━━━━━ Фрагмент текста
Христианский герой был мучеником, ибо, согласно иудаистской традиции, высшим подвигом является отдать свою жизнь за бога или за ближнего. Мученик являет собой полную противополож­­­ность языческому герою, олицетворенному в греческих и гер­­­манских героях. Цель таких героев - завоевание, победа, раз­­­рушение, грабеж; а итог жизни - гордость, власть, слава, превосходство в умении убивать (Святой Августин сравнивал историю Древнего Рима с историей разбойничьей шайки). У язы­­­ческого героя мерилом доблести человека служила его способ­­­ность достичь власти и удержать ее, он с радостью умирал на поле брани в момент победы. <Илиада> Гомера - это величест­­­венное поэтическое описание деяний прославленных завоевате­­­лей и покорителей. Главное, что характеризует мученика,- это быть, отдавать, делиться с ближним, а языческого героя ­­­иметь, покорять, принуждать. (Следует добавить, что формиро­­­вание языческого героя связано с определенным периодом исто­­­рического развития общества, а именно с победой патриархата над матриархатом. Господство мужчин над женщинами - это пер­­­вый акт завоевания и первое использование силы с целью экс­­­плуатации; во всех патриархальных обществах после победы мужчин над женщинами эти принципы легли в основу мужского характера.)

Какая же из этих двух непримиримо противоположных моделей нашего развития преобладает в Европе? Если мы посмотрим на самих себя, на поведение почти всех людей, наших политичес­­­ких лидеров, то мы не сможем отрицать, что наши представле­­­ния о добре и наши ценности совпадают с таковыми у языческо­­­го героя. Вся европейско-американская история, несмотря на христианизацию, является историей завоеваний, покорений и стяжательства; самые высокие ценности нашей жизни - быть сильнее других, одерживать победы, покорять других и эксплу­­­атировать их. Эти ценности совпадают с нашим идеалом <му­­­жественности>: только тот, кто способен бороться и побеж­­­дать, является настоящим мужчиной; кто не применяет силу для достижения своих целей, слаб, тот не мужчина.
━━━━━━━━━━
━━━━━ Исходные данные
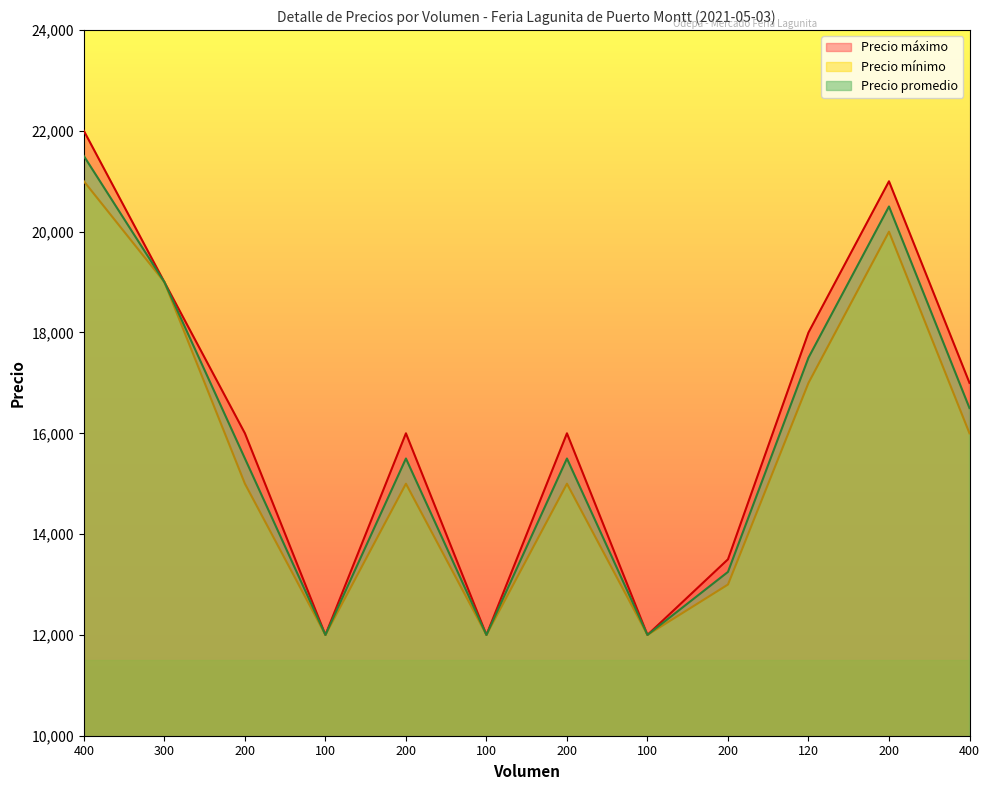

Which label corresponds to the smallest value in the chart?

100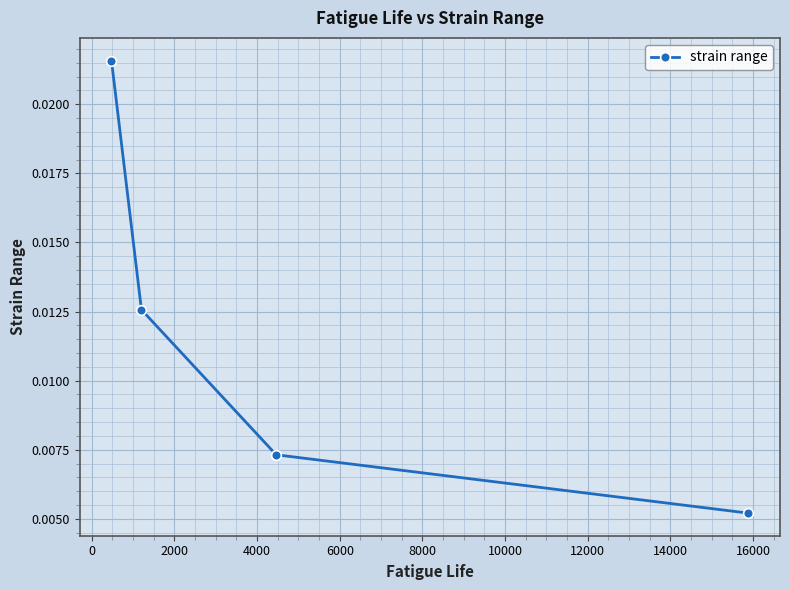

True or false: there are more than 2 points higher than both neighbors.

False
━━━━━━━━━━
> Задания к упражнению:
(a) Выпишите из текста о мученике и языческом герое фрагмент от слов «Какая же из» до слов «тот не мужчина.» включительно.
(b) С историей чего Святой Августин сравнивал историю Древнего Рима, согласно тексту о мученике и языческом герое?
(c) Напишите продолжение текста о мученике и языческом герое, начиная сразу после его последнего предложения.

> Ответы к заданиям:
(a)
Какая же из этих двух непримиримо противоположных моделей нашего развития преобладает в Европе? Если мы посмотрим на самих себя, на поведение почти всех людей, наших политичес­­­ких лидеров, то мы не сможем отрицать, что наши представле­­­ния о добре и наши ценности совпадают с таковыми у языческо­­­го героя. Вся европейско-американская история, несмотря на христианизацию, является историей завоеваний, покорений и стяжательства; самые высокие ценности нашей жизни - быть сильнее других, одерживать победы, покорять других и эксплу­­­атировать их. Эти ценности совпадают с нашим идеалом <му­­­жественности>: только тот, кто способен бороться и побеж­­­дать, является настоящим мужчиной; кто не применяет силу для достижения своих целей, слаб, тот не мужчина.

(b) С историей разбойничьей шайки.

(c)
Нет необходимости доказывать, что история Европы - это исто­­­рия завоеваний, эксплуатации, насилия и покорения. Эти факты характерны почти для каждого периода ее истории, и никакой народ, никакой класс не составляет исключения, причем часто дело доходило до геноцида, как, например, в отношении амери­­­канских индейцев; не являются исключением даже такие религи­­­озные движения, как крестовые походы. Но мотивировалось ли это поведение исключительно экономическими или политическими причинами и были ли работорговцы, правители Индии, убийцы индейцев, англичане, заставившие китайцев открыть свою стра­­­ну для экспорта опиума, подстрекатели двух мировых войн и те, кто готовит сейчас следующую войну,- были ли все они христианами в Душе? Или, может быть, ненасытными язычниками были только их лидеры, тогда как огромные массы населения оставались христианами? Если бы это было так, мы могли бы быть более оптимистичны. К сожалению, это не так. Конечно, часто лидеры более ненасытны, чем те, кто за ними следует, потому что им есть чего добиваться, однако они не могли бы осуществить свои планы, если бы желание завоевывать и побеж­­­дать не было бы до сих пор неотъемлемой частью социального характера.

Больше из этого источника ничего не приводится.